Но, положим, даже не так; положим, Данилевскому не суждено стоять не то что выше, а лишь впереди предшествовавших славянофилов; во всяком случае, «Россия и Европа» есть книга, по которой можно изучать славянофильство всякому, кто его желает изучать. С появлением этой книги уже нельзя говорить, что мысли о своеобразии славянского племени, о Европе, как о мире нам чуждом, о задачах и будущности России и т. д., что эти мысли существуют в виде журнальных толков, намеков, мечтаний, фраз, аллегорий; нет, славянофильство теперь существует в форме строгой, ясной, определенной, в такой точной и связной форме, в какой едва ли существует у нас какое-нибудь другое учение.

Тут нам следует рассмотреть возражение, обыкновенно делаемое против книг такого рода, как «Россия и Европа». Говорят, и уже успели сказать несколько раз, что в этой книге нет ничего нового.
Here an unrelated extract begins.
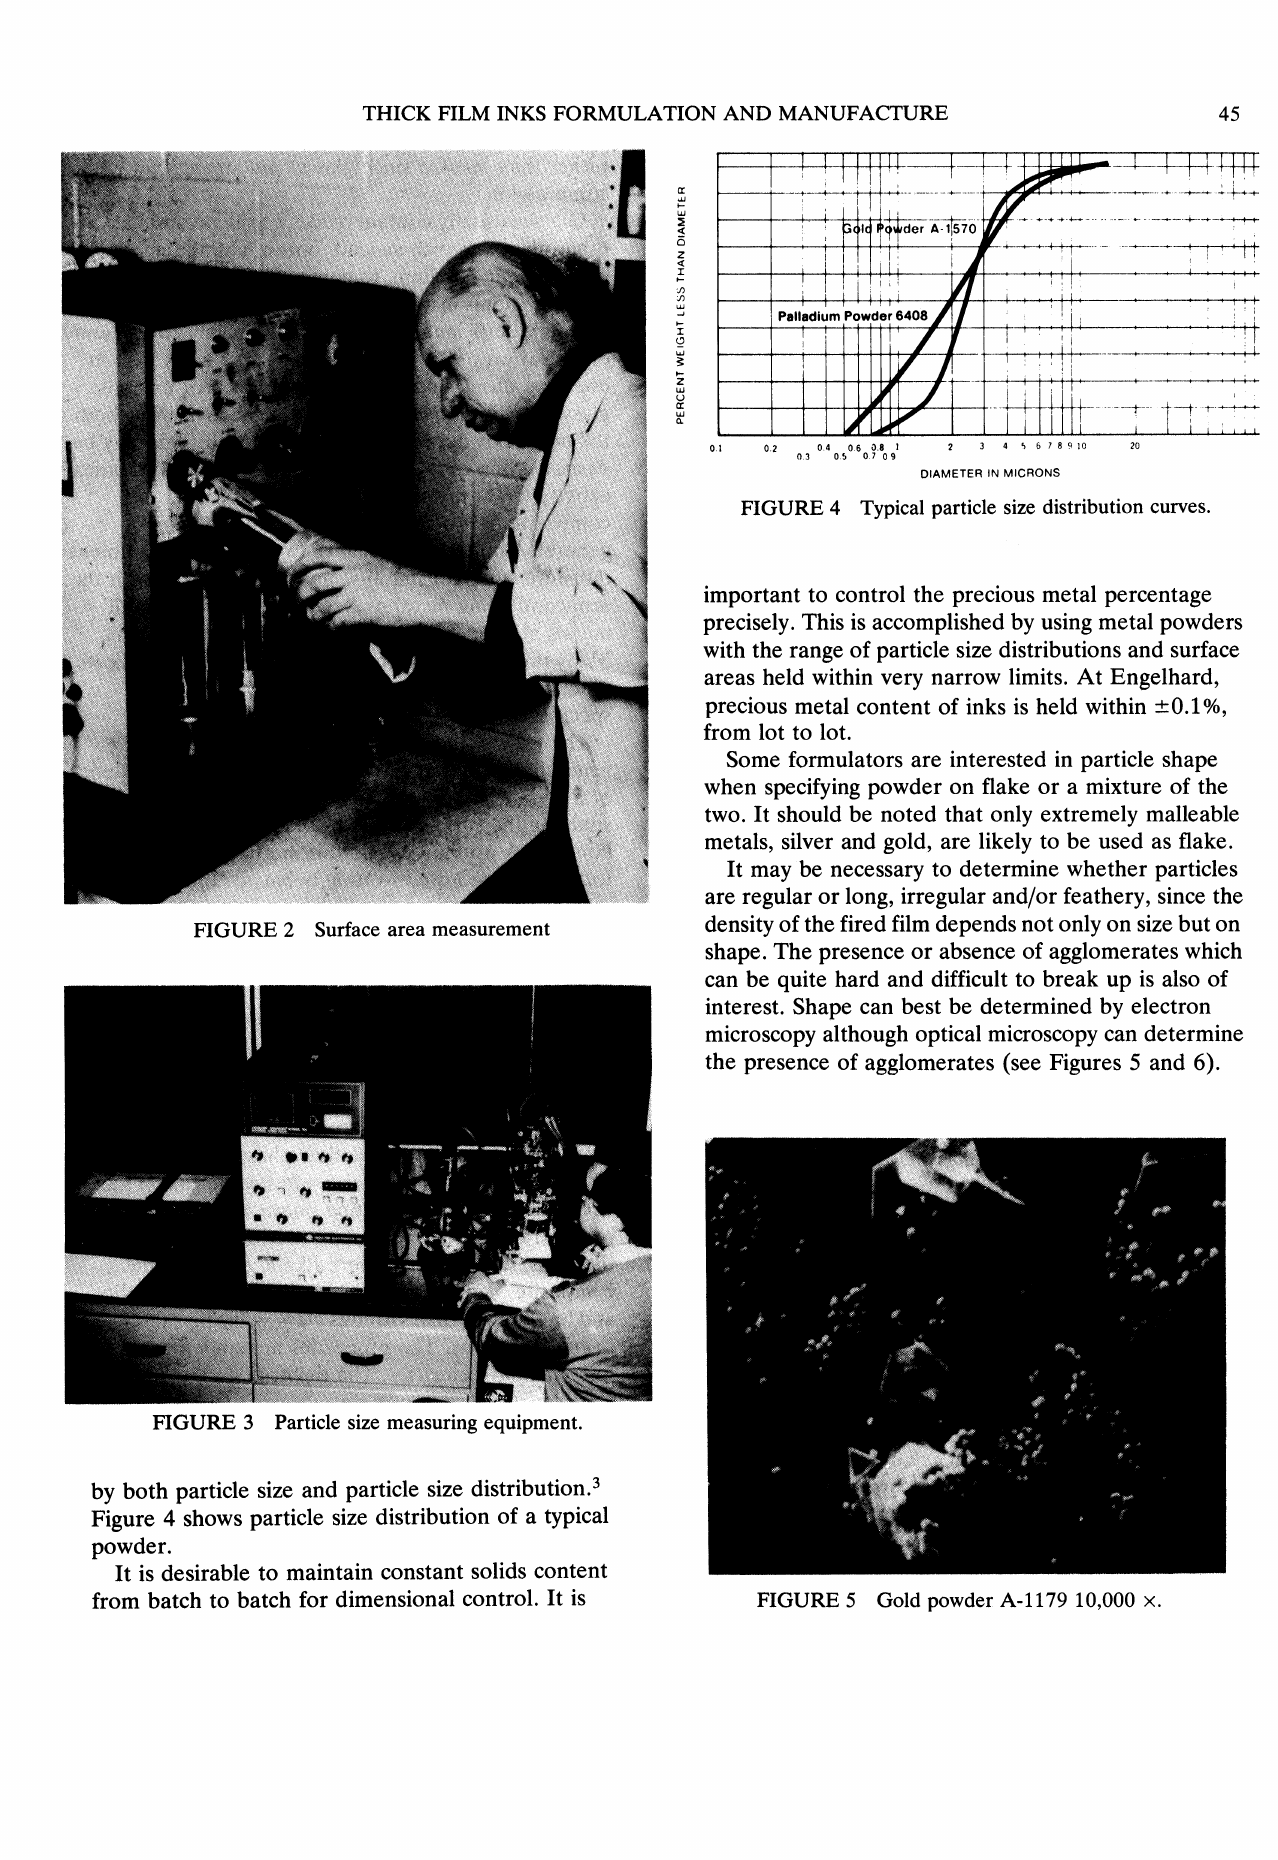
FIGURE 4 Typical particle size distribution curves.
Этот вопрос о новости чрезвычайно труден, и этой трудностью всегда пользовались люди, недоброжелательствующие самому делу. Что нового в Пушкине? По-видимому, у него все то же, что у Жуковского, Батюшкова, Козлова и пр. Тот же язык, те же формы произведений, одинаковые литературные привычки и приемы. Между тем, в сущности, новость огромная: создание русской поэзии, основание русской литературы. Итак, уловить новое вовсе нелегко. Иной скептик готов будет, пожалуй, сказать, что и великолепный дом, который он видит в первый раз, не представляет ему ничего нового, так как он уже давно видел кучи кирпичей, из которых этот дом построен.

Но в настоящем случае для читателя сколько-нибудь внимательного и серьезного не может быть, нам кажется, никакого вопроса и сомнения. В книге Данилевского все новое, от начала до конца; она не есть свод и повторение чужих мнений, она содержит только одни собственные мнения автора, мысли, никем и никогда еще не сказанные, почему он и почел за нужное их высказать. «Россия и Европа» есть книга совершенно самобытная, отнюдь не порожденная славянофильством в тесном, литературно-историческом смысле этого слова, не составляющая дальнейшего развития уже высказанных начал, а, напротив, полагающая новые начала, употребляющая новые приемы и достигающая новых, более общих результатов, в которых славянофильские положения содержатся как частный случай. Когда мы, несмотря на это, называем учение «России и Европы» славянофильством, то мы разумеем здесь славянофильство в отвлеченном, общем, идеальном смысле; собственно говоря, это вовсе не славянофильство, а особое учение Данилевского, так сказать, «данилевщина», которая включает в себя славянофильство, но не наоборот.